All applicable federal, state or local sales, use or excise taxes are the responsibility of the Purchaser and shall be in addition to the price or prices stated on the front side of this document unless otherwise specifically stated. AW-Lake Company shall have the right to invoice separately any such tax as may be imposed at a later time. Applicable tax exemption certificates must accompany any order to which the same applies.
(a) CASH PAYMENT: Net 30 days.

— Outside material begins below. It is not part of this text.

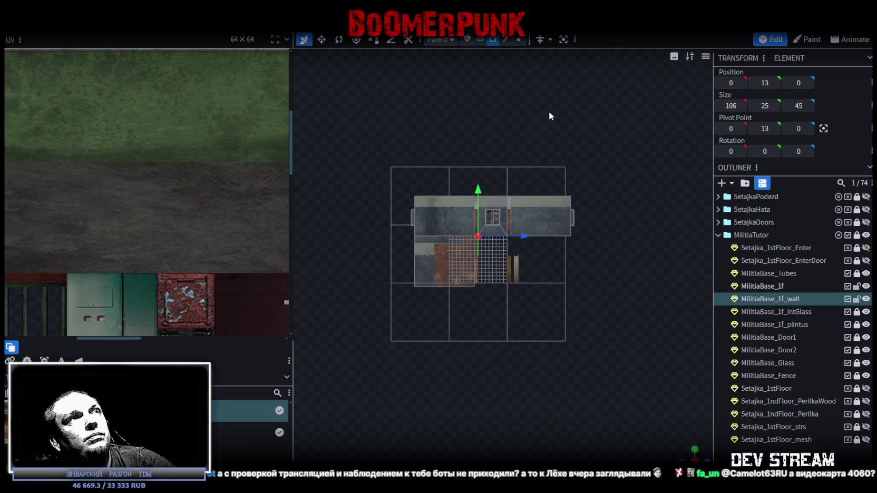
left_click_drag(348, 124, 639, 232)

A service charge at the lesser of the rate of 1.5% per month or the highest rate permissible under applicable law, calculated daily and compounded monthly on balances which are over 30 days.
(b) F.O.B.-Shipping Point unless otherwise stated.
(c) Title and risk of loss passes to Purchaser upon delivery of the products at the shipping point. As collateral security for the payment of the purchase price of the products, Purchaser hereby grants to AW-Lake Company a lien on and security interest in and to all of the right, title and interest of Purchaser in, to and under the products.